Hai dan Assalamualaikum,
Maybe you think that everybody wanna listen to your excuses, your tiredness, your unhealthiness, you think they wanna heard all of it? Wake up! They don't and they won't! Why its so hard for you to get it. That's the rule of reality that people used in their life whether they realize it or not. But you?! You have an eyes to see then see it well. Don't foolish yourself. Don't make them see the real you (dark side) because they can't stand it. They have their own that they been keep it secret for a long times ago, you just don't know because they know you doesn't want to hear it. See?? That is life. Wake up human being~ You can survive for almost 18 years with various of sicks. You never gonna understand every inch of it. Just survive.

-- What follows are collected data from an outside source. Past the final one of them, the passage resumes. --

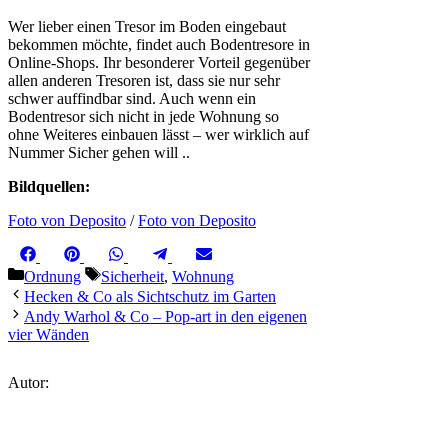
Wer lieber einen Tresor im Boden eingebaut
bekommen möchte, findet auch Bodentresore in
Online-Shops. Ihr besonderer Vorteil gegenüber
allen anderen Tresoren ist, dass sie nur sehr
schwer auffindbar sind. Auch wenn ein
Bodentresor sich nicht in jede Wohnung so
ohne Weiteres einbauen lässt – wer wirklich auf
Nummer Sicher gehen will ..
Bildquellen:
Foto von Deposito
/
Foto von Deposito
Share
Share
Share
Share
Share
Facebook
Pinterest
WhatsApp
Telegram
Email
on
on
on
on
on
Kategorien
Schlagwörter
Ordnung
Sicherheit
,
Wohnung
Hecken & Co als Sichtschutz im Garten
Andy Warhol & Co – Pop-art in den eigenen
vier Wänden
Autor:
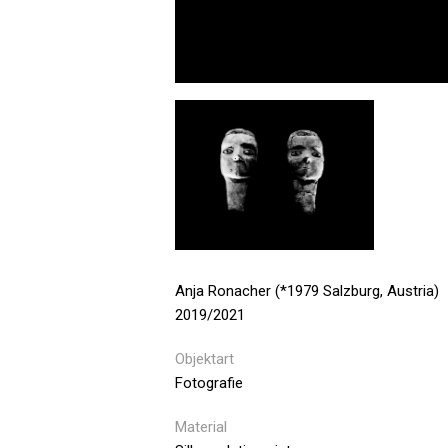
Anja Ronacher (*1979 Salzburg, Austria)
2019/2021
Objektart
Fotografie
Material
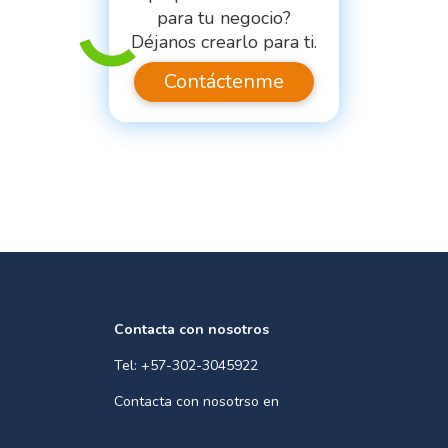
para tu negocio?
Déjanos crearlo para ti.
Contáctenme
Contacta con nosotros
Tel: +57-302-3045922
Contacta con nosotrso en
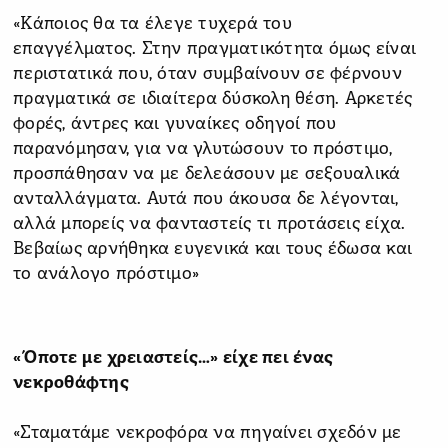
«Κάποιος θα τα έλεγε τυχερά του
επαγγέλματος. Στην πραγματικότητα όμως είναι
περιστατικά που, όταν συμβαίνουν σε φέρνουν
πραγματικά σε ιδιαίτερα δύσκολη θέση. Αρκετές
φορές, άντρες και γυναίκες οδηγοί που
παρανόμησαν, για να γλυτώσουν το πρόστιμο,
προσπάθησαν να με δελεάσουν με σεξουαλικά
ανταλλάγματα. Αυτά που άκουσα δε λέγονται,
αλλά μπορείς να φανταστείς τι προτάσεις είχα.
Βεβαίως αρνήθηκα ευγενικά και τους έδωσα και
το ανάλογο πρόστιμο»
«Όποτε με χρειαστείς…» είχε πει ένας
νεκροθάφτης
«Σταματάμε νεκροφόρα να πηγαίνει σχεδόν με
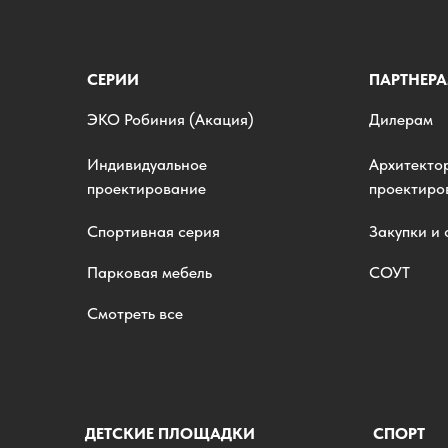
СЕРИИ
ПАРТНЕР
ЭKO Робиния (Акация)
Дилерам
Индивидуальное
Архитекто
проектирование
проектир
Спортивная серия
Закупки и
Парковая мебель
СОУТ
Смотреть все
ДЕТСКИЕ ПЛОЩАДКИ
СПОРТ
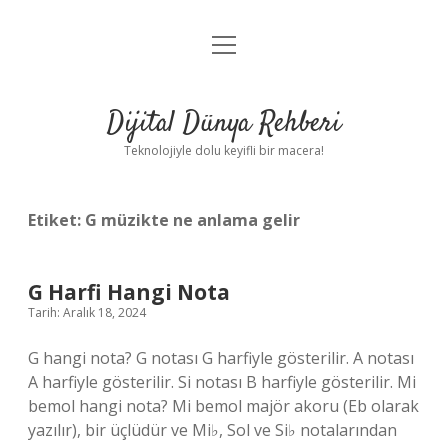
menüyü
Anasayfa
aç
Gizlilik Politikası
Dijital Dünya Rehberi
Yasal Uyarı
Teknolojiyle dolu keyifli bir macera!
Hakkımızda
Etiket:
G müzikte ne anlama gelir
G Harfi Hangi Nota
Tarih: Aralık 18, 2024
G hangi nota? G notası G harfiyle gösterilir. A notası
A harfiyle gösterilir. Si notası B harfiyle gösterilir. Mi
bemol hangi nota? Mi bemol majör akoru (Eb olarak
yazılır), bir üçlüdür ve Mi♭, Sol ve Si♭ notalarından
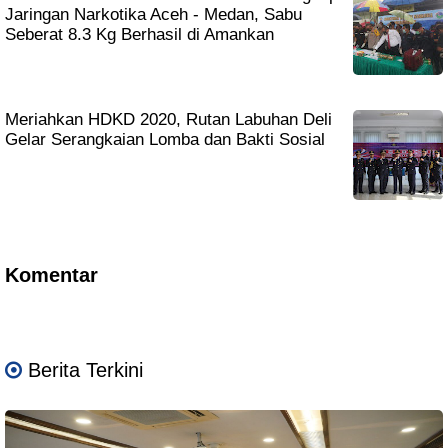
Jaringan Narkotika Aceh - Medan, Sabu
Seberat 8.3 Kg Berhasil di Amankan
Meriahkan HDKD 2020, Rutan Labuhan Deli
Gelar Serangkaian Lomba dan Bakti Sosial
Komentar
Berita Terkini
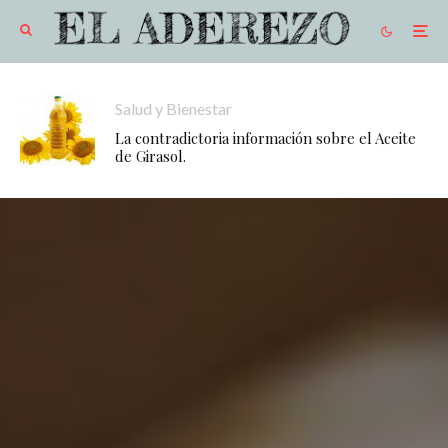
Salud y Bienestar
La contradictoria información sobre el Aceite
de Girasol.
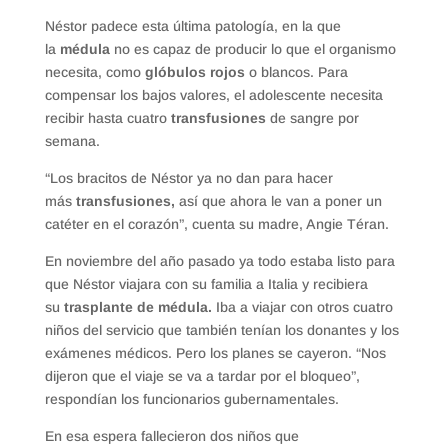
Néstor padece esta última patología, en la que
la
médula
no es capaz de producir lo que el organismo
necesita, como
glóbulos rojos
o blancos. Para
compensar los bajos valores, el adolescente necesita
recibir hasta cuatro
transfusiones
de sangre por
semana.
“Los bracitos de Néstor ya no dan para hacer
más
transfusiones,
así que ahora le van a poner un
catéter en el corazón”, cuenta su madre, Angie Téran.
En noviembre del año pasado ya todo estaba listo para
que Néstor viajara con su familia a Italia y recibiera
su
trasplante de médula.
Iba a viajar con otros cuatro
niños del servicio que también tenían los donantes y los
exámenes médicos. Pero los planes se cayeron. “Nos
dijeron que el viaje se va a tardar por el bloqueo”,
respondían los funcionarios gubernamentales.
En esa espera fallecieron dos niños que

I don't know why He put me in this situation but what I know is this is exactly perfect for the only me. He knows that. Why can't you?
Me:
My family always know about who I am. Basically all about my sickness. But they know nothing about the pains. They see I'm smiling and they think I'm okey. But actually they can't accept if I show my sickness face. Because once I showed it to them, they will worried all the time about me. Lately I've been experienced a lot of painful. I don't why and what's wrong. Sometimes when I give up, I think that Allah gave this to me, this is a gift. A lot of gifts. And I know I should be grateful because I never get in to the labour room. My sister did. But she still kid on that time and she already forgot about it. What a gift. Perhaps I can forget about mine too. Like my sister did. But I'm good in memorizing. Especially about the pain, about what the doctor said to my father secretly but I can hear it. I still remember the doctor said there is something wrong about my heart. But my lovely man never told me and he think I don't understand it. What a drama. Sometimes when I told my friend I feel this pain on this day. And another different pain on the next day, they laughing, and said 'Jaja, can you tell me which day and how many hours that you think you're completely feel the healthiness as a human being in you?' Guess what, I don't know the answer and then I do laughing like a silly girl. Let me try this, I bet you will laughing. At 2.00pm I feel okey as a human, at 2.15pm I had my very painful stomach ache, at 2.35pm which I still in my stomachache mood, I had a perfect migraine, and I'm trying to get a nap, and usually when I had a migraine , I will having a nap without any pillow at my head, then I need to struggle to find the perfect situation to place my beautiful head in nice situation that actually can increase the pain on my head if I got a wrong situation to place it, sometimes it takes an hour to get the situation and I can't move my head even an inch of it whenever I found that place because it can caused a lot of painful. And after I woke up, then boom! My neck in pains! Okey its enough for this time. Then how can I tell my father about every inch of this fairy story? Tell me? I want to tell him, but sometimes it take times to make sure that I can walk in a stable condition and again it takes another hour. Then you guys can laughing now while thinking how this girl gonna tell her father. Same goes to everyday in my life.
Conclusion:
Can't tell anyone about what I feel, because they will be bored and sigh.